Informacoes sobre ordens
| Nome do Produto | Numero de Catalogo | UNID | Preco | Qde | FAVORITOS | |
CYP1A1 Plasmídeo duplo de Nickase (h) | sc-400511-NIC | 20 µg | $410.00 | |||
CYP1A1 Plasmídeo duplo de Nickase (h2) | sc-400511-NIC-2 | 20 µg | $410.00 |
CYP1A1 (citocromo P450 1A1) é uma monooxigenase envolvida no metabolismo de xenobióticos que catalisa a biotransformação oxidativa de hidrocarbonetos aromáticos policíclicos e outros compostos aromáticos planares. Sua expressão é fortemente regulada pelo eixo de sinalização do receptor de hidrocarbonetos arílicos (AHR), conectando a exposição a ligantes ambientais a programas transcricionais que moldam o equilíbrio redox celular e as respostas ao estresse metabólico. A atividade do CYP1A1 pode gerar intermediários reativos e modular o estresse oxidativo, com efeitos a jusante na sinalização de dano ao DNA e em vias inflamatórias. Alterações na regulação e na induzibilidade do CYP1A1 têm sido estudadas no contexto da suscetibilidade a toxinas, do metabolismo de carcinógenos e de diferenças interindividuais na sensibilidade a substâncias químicas.

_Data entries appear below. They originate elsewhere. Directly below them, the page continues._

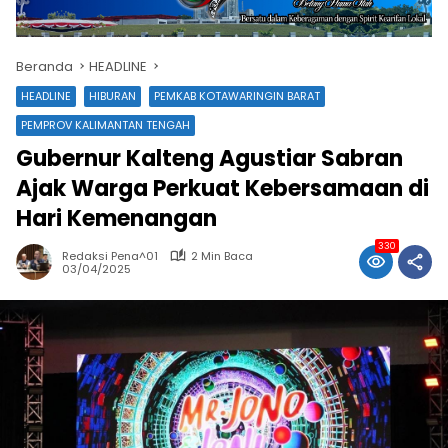
Beranda
HEADLINE
HEADLINE
HIBURAN
PEMKAB KOTAWARINGIN BARAT
PEMPROV KALIMANTAN TENGAH
Gubernur Kalteng Agustiar Sabran
Ajak Warga Perkuat Kebersamaan di
Hari Kemenangan
330
Redaksi Pena^01
2 Min Baca
03/04/2025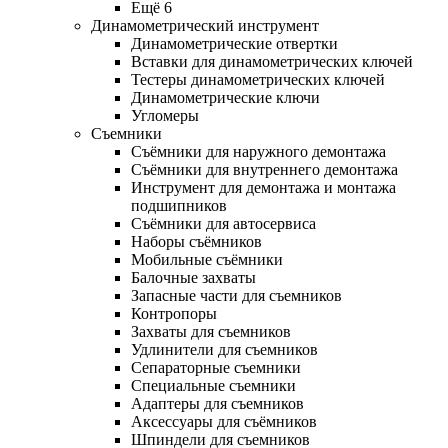
Ещё 6
Динамометрический инструмент
Динамометрические отвертки
Вставки для динамометрических ключей
Тестеры динамометрических ключей
Динамометрические ключи
Угломеры
Съемники
Съёмники для наружного демонтажа
Съёмники для внутреннего демонтажа
Инструмент для демонтажа и монтажа
подшипников
Съёмники для автосервиса
Наборы съёмников
Мобильные съёмники
Балочные захваты
Запасные части для съемников
Контропоры
Захваты для съемников
Удлинители для съемников
Сепараторные съемники
Специальные съемники
Адаптеры для съемников
Аксессуары для съёмников
Шпиндели для съемников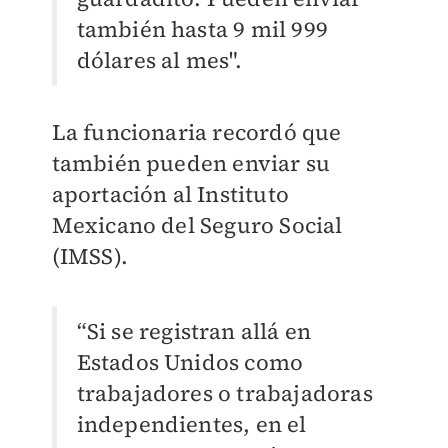
también hasta 9 mil 999
dólares al mes".
La funcionaria recordó que
también pueden enviar su
aportación al Instituto
Mexicano del Seguro Social
(IMSS).
“Si se registran allá en
Estados Unidos como
trabajadores o trabajadoras
independientes, en el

CYP1A1 O Plasmídeo de Nickase Dupla (h) consiste num par de plasmídeos combinados, concebidos para a edição de alta especificidade do locus CYP1A1 em linhas celulares human. Cada plasmídeo expressa uma nickase Cas9 D10A e um sgRNA distinto que tem como alvo cadeias de ADN opostas dentro de CYP1A1. Quando direcionadas para locais adjacentes em cadeias de ADN opostas, as duas nickases geram cortes deslocados numa única cadeia que, em conjunto, produzem uma quebra escalonada de cadeia dupla, exigindo uma atividade coordenada no alvo por parte de ambas as guias. A quebra de ADN resultante é resolvida por vias de reparação celular endógenas, mais frequentemente através da junção de extremidades não homólogas (NHEJ), levando a inserções ou deleções que perturbam a função CYP1A1. Ao exigir o envolvimento de dois sgRNA no locus alvo, a abordagem de dupla nickase aumenta a especificidade da edição e fornece uma estratégia CRISPR complementar para aplicações em que se deseja um controlo adicional sobre a precisão do direcionamento.

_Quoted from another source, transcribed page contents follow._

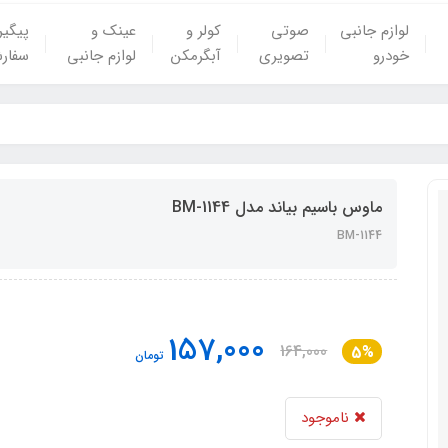
لوازم جانبی
صوتی
کولر و
عینک و
پیگی
خودرو
تصویری
آبگرمکن
لوازم جانبی
سفار
ماوس باسیم بیاند مدل BM-1144
BM-1144
157,000
164,000
5%
تومان
ناموجود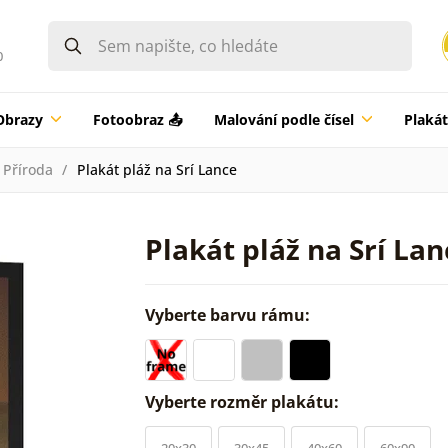
0
Obrazy
Fotoobraz 📤
Malování podle čísel
Plaká
Příroda
Plakát pláž na Srí Lance
Plakát pláž na Srí Lan
Vyberte barvu rámu:
Vyberte rozměr plakátu:
20x30
30x45
40x60
60x90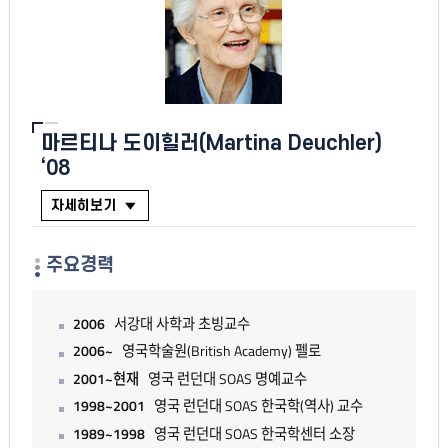
마르티나 도이힐러(Martina Deuchler)
‘08
자세히보기
주요경력
2006
서강대 사학과 초빙교수
2006~
영국학술원(British Academy) 펠로
2001~현재
영국 런던대 SOAS 명예교수
1998~2001
영국 런던대 SOAS 한국학(역사) 교수
1989~1998
영국 런던대 SOAS 한국학센터 소장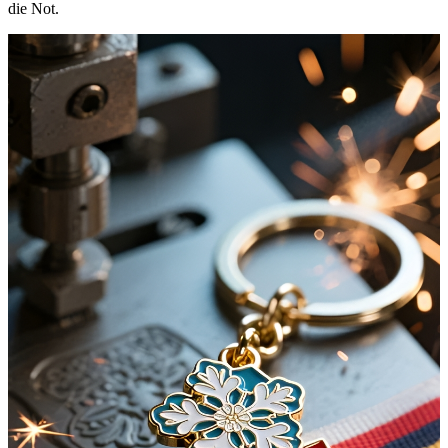
die Not.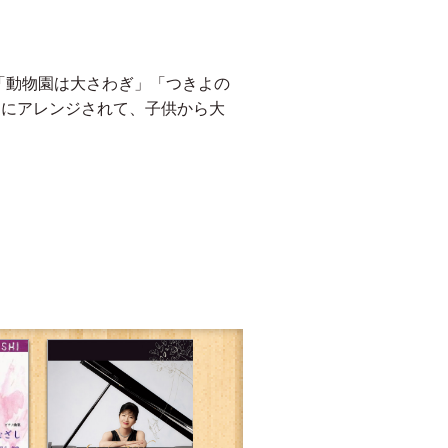
「動物園は大さわぎ」「つきよの
スにアレンジされて、子供から大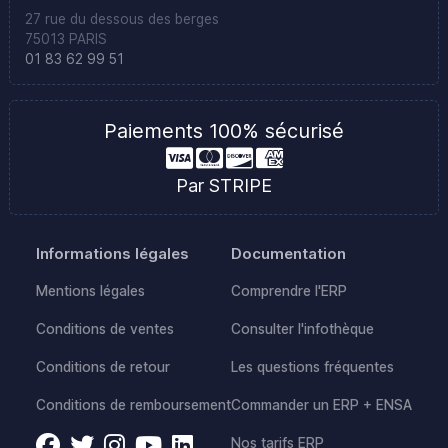
27 rue du dessous des berges
75013 PARIS
01 83 62 99 51
Paiements 100% sécurisé
Par STRIPE
Informations légales
Documentation
Mentions légales
Comprendre l'ERP
Conditions de ventes
Consulter l'infothèque
Conditions de retour
Les questions fréquentes
Conditions de remboursement
Commander un ERP + ENSA
Nos tarifs ERP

Para apoiar a identificação eficiente das células editadas, um plasmídeo codifica GFP para visualização fluorescente das populações transfectadas, enquanto o plasmídeo complementar transporta um gene de resistência à puromicina para seleção antibiótica. Em conjunto, estas características apoiam o enriquecimento eficiente das populações co-transfectadas e simplificam a validação dos clones com CYP1A1 interrompido.
Apenas para uso em investigação. Não se destina a uso diagnóstico ou terapêutico.